(REQUIRED WORK): Reproduce the entries below exactly, but only from the line containing "कैसे बचाएं? अपनाएं ये 5 आसान" to the line containing "לתארים, הסמכות והכשרות", inclusive.

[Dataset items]
=====
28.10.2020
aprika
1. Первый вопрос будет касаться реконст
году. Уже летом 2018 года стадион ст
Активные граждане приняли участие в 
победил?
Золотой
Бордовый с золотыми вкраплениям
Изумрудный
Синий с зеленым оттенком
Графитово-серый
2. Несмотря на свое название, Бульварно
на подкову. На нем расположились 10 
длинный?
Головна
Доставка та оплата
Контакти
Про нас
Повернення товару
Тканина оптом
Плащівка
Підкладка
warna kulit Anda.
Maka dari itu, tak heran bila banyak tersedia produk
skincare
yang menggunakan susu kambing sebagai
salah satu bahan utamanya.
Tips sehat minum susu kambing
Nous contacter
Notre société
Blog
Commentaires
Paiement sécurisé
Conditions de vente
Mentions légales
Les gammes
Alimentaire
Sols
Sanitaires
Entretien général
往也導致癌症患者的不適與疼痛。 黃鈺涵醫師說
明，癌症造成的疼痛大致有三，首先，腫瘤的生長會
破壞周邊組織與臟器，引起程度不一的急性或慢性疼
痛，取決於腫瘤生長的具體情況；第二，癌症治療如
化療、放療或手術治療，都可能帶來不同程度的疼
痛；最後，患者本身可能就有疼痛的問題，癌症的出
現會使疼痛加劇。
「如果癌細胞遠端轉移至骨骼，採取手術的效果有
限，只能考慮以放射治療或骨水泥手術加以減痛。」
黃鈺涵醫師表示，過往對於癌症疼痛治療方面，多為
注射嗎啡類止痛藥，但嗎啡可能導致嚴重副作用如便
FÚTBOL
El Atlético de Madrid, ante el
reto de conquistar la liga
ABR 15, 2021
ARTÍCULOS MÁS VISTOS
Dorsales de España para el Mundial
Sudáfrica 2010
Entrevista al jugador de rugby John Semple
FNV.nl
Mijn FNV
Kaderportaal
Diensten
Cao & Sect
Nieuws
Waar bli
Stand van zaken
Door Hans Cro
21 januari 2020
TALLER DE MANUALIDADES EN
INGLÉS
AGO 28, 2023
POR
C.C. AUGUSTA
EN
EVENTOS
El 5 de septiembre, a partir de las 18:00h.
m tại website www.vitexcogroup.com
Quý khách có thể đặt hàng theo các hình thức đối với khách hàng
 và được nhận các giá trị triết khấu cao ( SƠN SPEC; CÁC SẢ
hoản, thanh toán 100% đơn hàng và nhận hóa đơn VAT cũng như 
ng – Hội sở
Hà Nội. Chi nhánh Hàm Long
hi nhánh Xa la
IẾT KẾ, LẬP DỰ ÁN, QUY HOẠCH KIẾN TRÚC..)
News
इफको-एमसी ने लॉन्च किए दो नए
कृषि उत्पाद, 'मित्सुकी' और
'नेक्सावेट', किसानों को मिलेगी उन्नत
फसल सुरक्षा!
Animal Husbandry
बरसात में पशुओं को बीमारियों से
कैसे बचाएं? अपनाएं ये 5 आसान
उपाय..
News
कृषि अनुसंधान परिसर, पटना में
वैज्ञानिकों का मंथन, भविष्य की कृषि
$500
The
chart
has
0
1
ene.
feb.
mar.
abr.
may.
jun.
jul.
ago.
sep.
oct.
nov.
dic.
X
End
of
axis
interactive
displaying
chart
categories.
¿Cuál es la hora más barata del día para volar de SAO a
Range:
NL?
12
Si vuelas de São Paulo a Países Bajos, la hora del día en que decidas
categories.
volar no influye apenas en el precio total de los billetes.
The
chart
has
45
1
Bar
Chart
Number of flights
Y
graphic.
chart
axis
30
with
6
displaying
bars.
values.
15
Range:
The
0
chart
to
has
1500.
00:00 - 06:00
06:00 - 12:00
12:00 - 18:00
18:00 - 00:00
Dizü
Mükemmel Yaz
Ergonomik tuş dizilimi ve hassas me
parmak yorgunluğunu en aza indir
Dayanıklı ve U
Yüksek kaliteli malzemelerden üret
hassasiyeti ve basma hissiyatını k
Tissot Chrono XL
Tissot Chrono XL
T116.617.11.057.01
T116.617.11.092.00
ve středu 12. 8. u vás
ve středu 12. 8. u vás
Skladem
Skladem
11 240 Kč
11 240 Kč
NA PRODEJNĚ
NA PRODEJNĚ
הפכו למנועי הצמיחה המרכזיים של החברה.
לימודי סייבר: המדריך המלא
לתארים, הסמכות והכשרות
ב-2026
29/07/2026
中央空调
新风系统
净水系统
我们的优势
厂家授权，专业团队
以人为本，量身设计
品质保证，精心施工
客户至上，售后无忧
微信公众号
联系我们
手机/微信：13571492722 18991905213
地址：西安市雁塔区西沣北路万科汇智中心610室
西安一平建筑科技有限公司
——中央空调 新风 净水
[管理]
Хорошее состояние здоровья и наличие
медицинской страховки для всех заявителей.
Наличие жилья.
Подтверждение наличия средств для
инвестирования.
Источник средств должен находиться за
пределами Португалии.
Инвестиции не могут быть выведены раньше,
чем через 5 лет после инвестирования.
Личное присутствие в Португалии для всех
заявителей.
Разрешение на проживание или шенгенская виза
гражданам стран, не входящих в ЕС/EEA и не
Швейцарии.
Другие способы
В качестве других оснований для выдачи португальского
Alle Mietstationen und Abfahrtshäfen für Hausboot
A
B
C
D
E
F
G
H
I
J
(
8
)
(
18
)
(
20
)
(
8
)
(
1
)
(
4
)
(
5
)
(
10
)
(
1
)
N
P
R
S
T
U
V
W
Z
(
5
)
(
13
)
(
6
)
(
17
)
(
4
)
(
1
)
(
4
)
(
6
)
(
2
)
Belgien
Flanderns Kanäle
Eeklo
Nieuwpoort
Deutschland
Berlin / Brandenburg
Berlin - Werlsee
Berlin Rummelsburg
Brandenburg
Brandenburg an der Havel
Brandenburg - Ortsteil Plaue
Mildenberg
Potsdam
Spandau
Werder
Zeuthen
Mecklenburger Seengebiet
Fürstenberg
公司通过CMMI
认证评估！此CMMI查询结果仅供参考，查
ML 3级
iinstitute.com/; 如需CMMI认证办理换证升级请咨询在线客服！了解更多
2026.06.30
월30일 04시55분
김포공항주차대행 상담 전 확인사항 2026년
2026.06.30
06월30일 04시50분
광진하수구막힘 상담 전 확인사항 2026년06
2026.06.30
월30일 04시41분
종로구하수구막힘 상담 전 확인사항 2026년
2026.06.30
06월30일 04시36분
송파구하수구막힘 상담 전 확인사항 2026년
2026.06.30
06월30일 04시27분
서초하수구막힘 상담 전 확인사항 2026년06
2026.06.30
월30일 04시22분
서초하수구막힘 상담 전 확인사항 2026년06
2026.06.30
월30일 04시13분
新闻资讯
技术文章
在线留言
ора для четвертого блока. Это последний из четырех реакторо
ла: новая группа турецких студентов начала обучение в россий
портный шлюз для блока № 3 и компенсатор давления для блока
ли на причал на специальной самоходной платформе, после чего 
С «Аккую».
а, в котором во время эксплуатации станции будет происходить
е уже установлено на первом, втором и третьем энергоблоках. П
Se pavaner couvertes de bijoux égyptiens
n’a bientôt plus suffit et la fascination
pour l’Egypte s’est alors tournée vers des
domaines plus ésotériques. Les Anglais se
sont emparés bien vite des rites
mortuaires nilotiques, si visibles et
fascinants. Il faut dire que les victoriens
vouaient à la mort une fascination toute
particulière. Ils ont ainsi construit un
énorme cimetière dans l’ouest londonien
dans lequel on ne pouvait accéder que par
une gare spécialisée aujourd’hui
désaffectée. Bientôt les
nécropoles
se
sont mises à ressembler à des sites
=====
(RESPONSE BELOW):
कैसे बचाएं? अपनाएं ये 5 आसान
उपाय..
News
कृषि अनुसंधान परिसर, पटना में
वैज्ञानिकों का मंथन, भविष्य की कृषि
$500
The
chart
has
0
1
ene.
feb.
mar.
abr.
may.
jun.
jul.
ago.
sep.
oct.
nov.
dic.
X
End
of
axis
interactive
displaying
chart
categories.
¿Cuál es la hora más barata del día para volar de SAO a
Range:
NL?
12
Si vuelas de São Paulo a Países Bajos, la hora del día en que decidas
categories.
volar no influye apenas en el precio total de los billetes.
The
chart
has
45
1
Bar
Chart
Number of flights
Y
graphic.
chart
axis
30
with
6
displaying
bars.
values.
15
Range:
The
0
chart
to
has
1500.
00:00 - 06:00
06:00 - 12:00
12:00 - 18:00
18:00 - 00:00
Dizü
Mükemmel Yaz
Ergonomik tuş dizilimi ve hassas me
parmak yorgunluğunu en aza indir
Dayanıklı ve U
Yüksek kaliteli malzemelerden üret
hassasiyeti ve basma hissiyatını k
Tissot Chrono XL
Tissot Chrono XL
T116.617.11.057.01
T116.617.11.092.00
ve středu 12. 8. u vás
ve středu 12. 8. u vás
Skladem
Skladem
11 240 Kč
11 240 Kč
NA PRODEJNĚ
NA PRODEJNĚ
הפכו למנועי הצמיחה המרכזיים של החברה.
לימודי סייבר: המדריך המלא
לתארים, הסמכות והכשרות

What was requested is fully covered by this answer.